When India went to Sri Lanka in July-August and beat them 3-0, they won by some staggering margins: 304 runs, an innings and 53 runs, an innings and 171 runs.

Just over a month later, Sri Lanka beat Pakistan 2-0. What changed in between? What did Sri Lanka learn about themselves from those three massive defeats to India that allowed them to go to the sapping heat of the UAE and beat a team that had never lost a series there?

“The one thing is, we just tried to play five bowlers, because if you’re playing against a good team you need to take 20 wickets to win,” Dinesh Chandimal, Sri Lanka’s captain, said on the eve of the first Test of his team’s return series against India. “That’s the one area we looked at, and our fielding – we need to keep our energy levels up for five days, so those are the areas we improved on as a team, and looking forward to implement those things in this series.”

Kolkata in mid-November, with overcast skies and persistent rain, will be rather different to the UAE at any time of the year. The Eden Gardens pitch also promises to be very different: green and likely to help the quicker bowlers. Even so, Chandimal suggested Sri Lanka would want to continue playing five bowlers.

“Especially in Dubai and Abu Dhabi, we all know the weather – it’s really hot and that’s why we used five bowlers and six batters, so, you know, that’s the combination we’re looking at, especially if you want to win a series you need to get 20 wickets. We haven’t decided anything. We need to see the pitch first and decide tomorrow morning who’s going to play. We saw the pitch yesterday – it was green and hard, so maybe the seamers will come into play in this game.”

By deploying the offspin-bowling allrounder Dilruwan Perera at No. 7, Sri Lanka managed to play two seamers and three spinners in the first Test against Pakistan, and three seamers and two spinners in the second.
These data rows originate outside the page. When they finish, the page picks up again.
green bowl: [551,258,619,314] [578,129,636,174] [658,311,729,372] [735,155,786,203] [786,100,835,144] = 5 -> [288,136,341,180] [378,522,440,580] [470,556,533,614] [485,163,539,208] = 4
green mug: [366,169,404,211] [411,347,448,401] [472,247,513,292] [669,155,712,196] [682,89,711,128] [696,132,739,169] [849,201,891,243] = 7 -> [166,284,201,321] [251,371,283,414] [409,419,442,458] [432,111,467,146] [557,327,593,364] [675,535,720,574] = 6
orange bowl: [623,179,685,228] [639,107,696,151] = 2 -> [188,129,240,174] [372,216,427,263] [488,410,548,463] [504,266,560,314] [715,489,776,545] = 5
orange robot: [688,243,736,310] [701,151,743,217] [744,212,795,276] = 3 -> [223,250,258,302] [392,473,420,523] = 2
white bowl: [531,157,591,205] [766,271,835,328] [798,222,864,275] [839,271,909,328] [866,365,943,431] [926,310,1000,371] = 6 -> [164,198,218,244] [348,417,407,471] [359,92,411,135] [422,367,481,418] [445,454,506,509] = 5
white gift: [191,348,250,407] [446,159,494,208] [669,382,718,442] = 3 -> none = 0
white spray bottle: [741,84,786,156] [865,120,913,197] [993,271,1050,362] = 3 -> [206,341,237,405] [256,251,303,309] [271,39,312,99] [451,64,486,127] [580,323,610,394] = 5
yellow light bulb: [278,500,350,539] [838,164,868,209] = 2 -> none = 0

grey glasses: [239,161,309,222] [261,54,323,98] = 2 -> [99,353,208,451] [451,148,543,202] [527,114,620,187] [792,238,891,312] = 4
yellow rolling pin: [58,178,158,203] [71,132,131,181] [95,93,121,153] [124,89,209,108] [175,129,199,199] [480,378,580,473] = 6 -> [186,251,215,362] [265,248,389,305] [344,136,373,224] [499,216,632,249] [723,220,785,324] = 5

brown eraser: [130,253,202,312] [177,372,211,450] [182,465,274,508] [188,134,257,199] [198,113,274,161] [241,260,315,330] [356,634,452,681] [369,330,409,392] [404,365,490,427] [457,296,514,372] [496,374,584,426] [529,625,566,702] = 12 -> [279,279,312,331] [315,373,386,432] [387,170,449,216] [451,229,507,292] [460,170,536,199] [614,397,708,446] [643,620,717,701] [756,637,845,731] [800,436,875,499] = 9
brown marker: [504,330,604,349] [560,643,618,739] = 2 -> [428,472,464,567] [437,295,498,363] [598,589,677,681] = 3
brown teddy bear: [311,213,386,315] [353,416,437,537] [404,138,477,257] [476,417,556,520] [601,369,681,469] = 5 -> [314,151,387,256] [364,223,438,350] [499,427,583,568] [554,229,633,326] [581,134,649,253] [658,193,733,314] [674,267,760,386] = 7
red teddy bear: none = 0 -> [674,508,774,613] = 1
The pitch and the overhead conditions at Eden Gardens are likely to favour playing three seamers, and Sri Lanka could approach this in two ways. The first would be to continue batting Dilruwan at No. 7, and play three specialist quicks in Suranga Lakmal, Lahiru Gamage and Vishwa Fernando.

Chandimal, however, had said in an earlier press conference that the quality of India’s bowling could make them think of playing an extra batsman. In that case, Sri Lanka have the option of playing Dasun Shanaka, a middle-order batsman who bowls seam-up, instead of one of the three main quicks.

If he wasn’t so dogged by injury, Angelo Mathews could have offered them that option, but he will play this series as just a specialist batsman. Chandimal expected the former captain to return to batting form after a difficult couple of years.

“If he’s bowling, it gives us more confidence, and we can balance the side really well, but unfortunately, with his injuries, he can’t bowl, especially in Test cricket,” Chandimal said. “But to be having his experience, you know – he was unbelievable in 2013 and 14, so I’m sure he will put his hand up and do his best in this series, and for the batting unit, it gives us very good confidence.”

He also indicated that Mathews would move up one spot from his usual No. 5 position.

“He’s going to bat at No. 4,” Chandimal said. “That’s [what] we are looking at, because he’s got all the experience. It’s better to send him top of the order and get the maximum out of him.”